Não vou repetir o texto e nem os argumentos. Quem desejar volte ao mesmo. Porém, o mesmo suscitou algumas conversas, debates e informações, mas a maioria fora do ambiente da internet.Algumas pessoas (nem muito e nem poucas) me procuraram para concordar no todo, ou em parte, ou com o desejo de aprofundar o diálogo sobre o tema e tudo que o mesmo acabava por provocar, na medida em que o assunto tende quase sempre a suscitar mais discursos vagos e difusos sobre progresso, do que análises, pelo menos, um pouco mais profundas.
Terminal Onshore T2 do Porto do Açu. Fonte: Petróleo Hoje. |
Uma das informações que me chegaram é que representantes de empresas instaladas no Porto do Açu, estão "sugerindo" à Prefeitura de São João da Barra, reduzir ainda mais a alíquota do Imposto sobre Serviços (ISSQN) de 2,5% para 2% que pagam ao município.
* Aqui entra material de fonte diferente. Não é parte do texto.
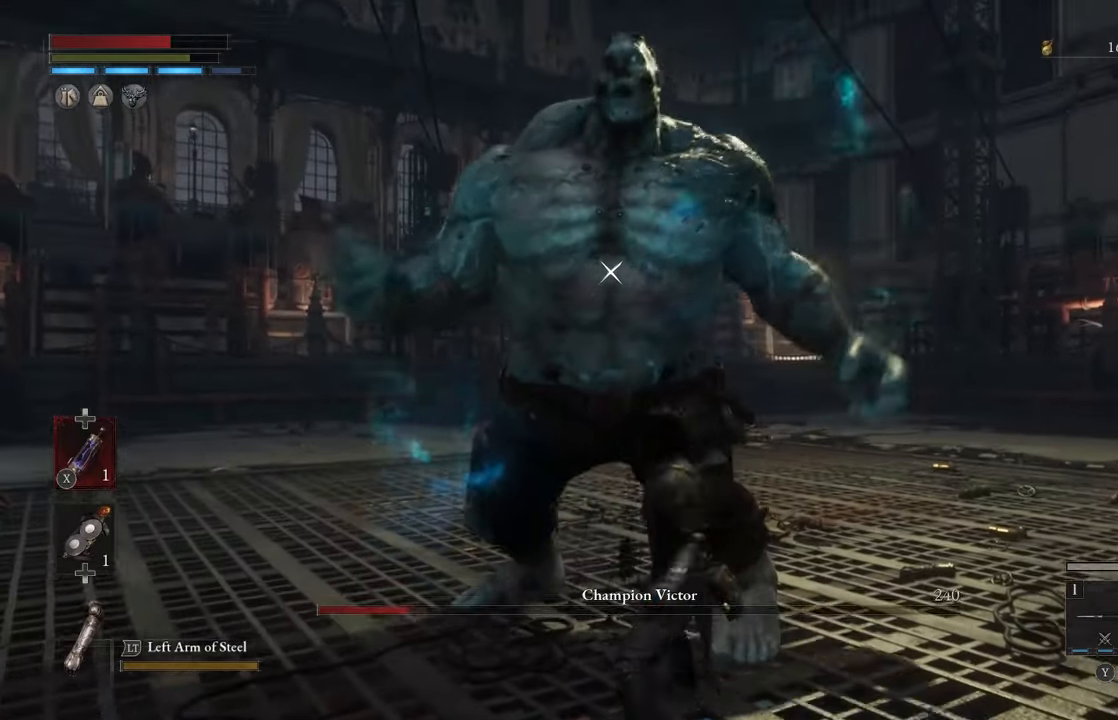
{"buttons": [], "left_stick": "right", "right_stick": "center", "events": [[17, "R1", "up"], [167, "left_stick", "right"]]}
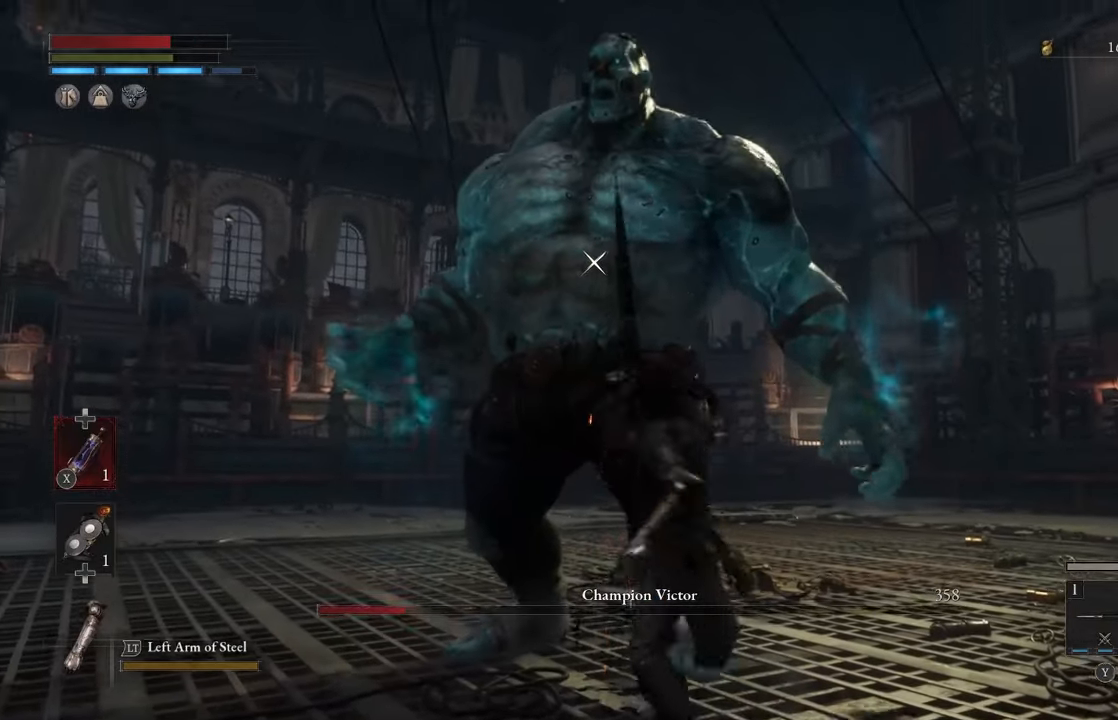
{"buttons": [], "left_stick": "down-right", "right_stick": "center", "events": [[217, "left_stick", "down-right"]]}
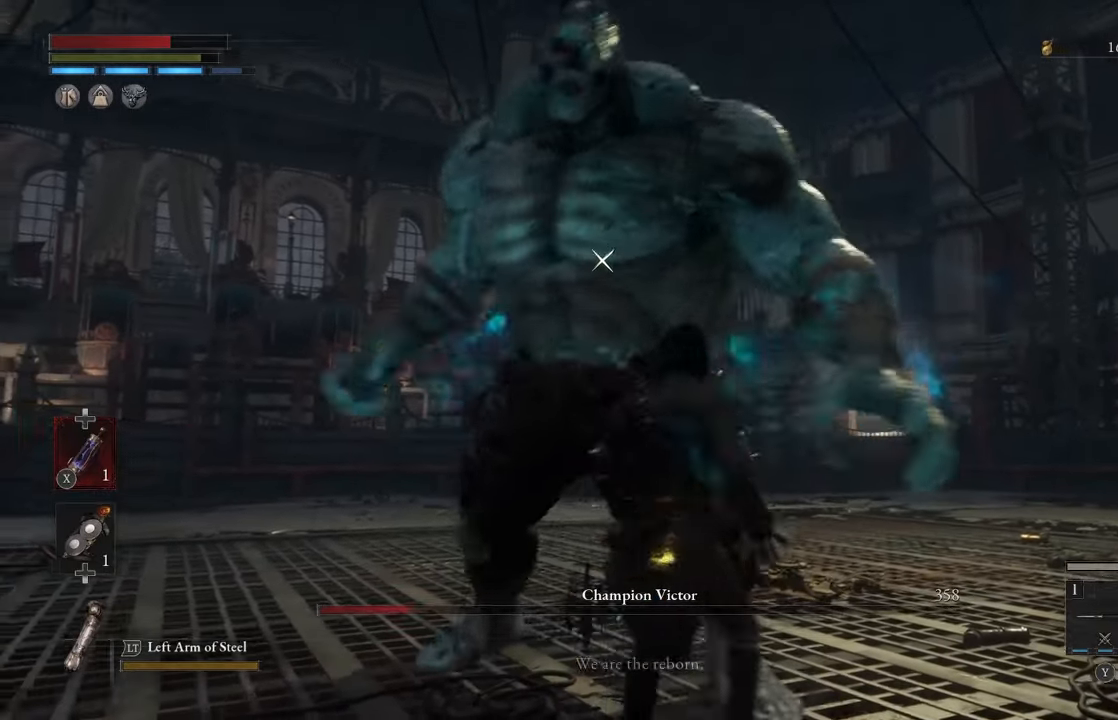
{"buttons": [], "left_stick": "down-right", "right_stick": "center", "events": []}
A informação/intenção não pública, mas confirmada por outra fonte, corrobora boa parte dos argumentos apresentados no texto anterior, e merece alguns outros comentários.
A infraestrutura de circulação do projeto portuário, visa atender o fluxo de minerais extraídos do que a projetos de desenvolvimento locais e/ou regionais. Como já disse antes, o Porto quer fluidez de suas cargas, custos reduzidos na movimentação de cargas, maior produtividade e pouco, ou nenhum enlace, ou integração com a região.
O ISS é - e tem sido - uma das poucas rendas que fica no município, entre todos os fluxos que pelo Porto do Açu passam e que, no ano passado, superou o valor de R$ 12 bilhões e deve chegar esse a próximo de R$ 20 bilhões.
Vale lembrar que a PMSJB, no final do ano de 2004, já sabendo dos negócios que apontavam para a implantação de um porto no Açu, apresentou à Câmara de Vereadores, o projeto de lei do ISS com mudança da alíquota do tipo de serviços portuários reduzindo-o de 5% para 2,5%. Sim, metade como "incentivo fiscal municipal".
Desde 2004 até hoje, a lei revista anualmente, vem mantendo essa alíquota de 2,5%, mesmo que em outros municípios também com bases portuárias, essa alíquota esteja sendo corrigida para valores até 5%.
Evidente que com as construções do Porto do Açu a receita municipal de ISS em SJB foi se ampliando: R$37 milhões em 2012; R$ 63 milhões em 2014, ano do início das operações do porto com exportações de minério de ferro; R$ 81 milhões em 2019 e R$ 119 milhões em 2022.
É uma boa receita para o município, ainda mais que é própria, embora ainda inferior às receitas petrorrentistas municipais com os royalties do petróleo que, em 2022, chegou a R$ 174 milhões.
Porém, é absurda a sugestão dos vários negócios instalados junto do Porto do Açu, desejarem outro incentivo fiscal dessa ordem de 0,5%.
Em termos percentuais é uma redução que parece mínima, mas em valores absolutos e referentes ao ano de 2022 equivaleriam a uma perda de receita de R$ 24 milhões, em apenas um ano.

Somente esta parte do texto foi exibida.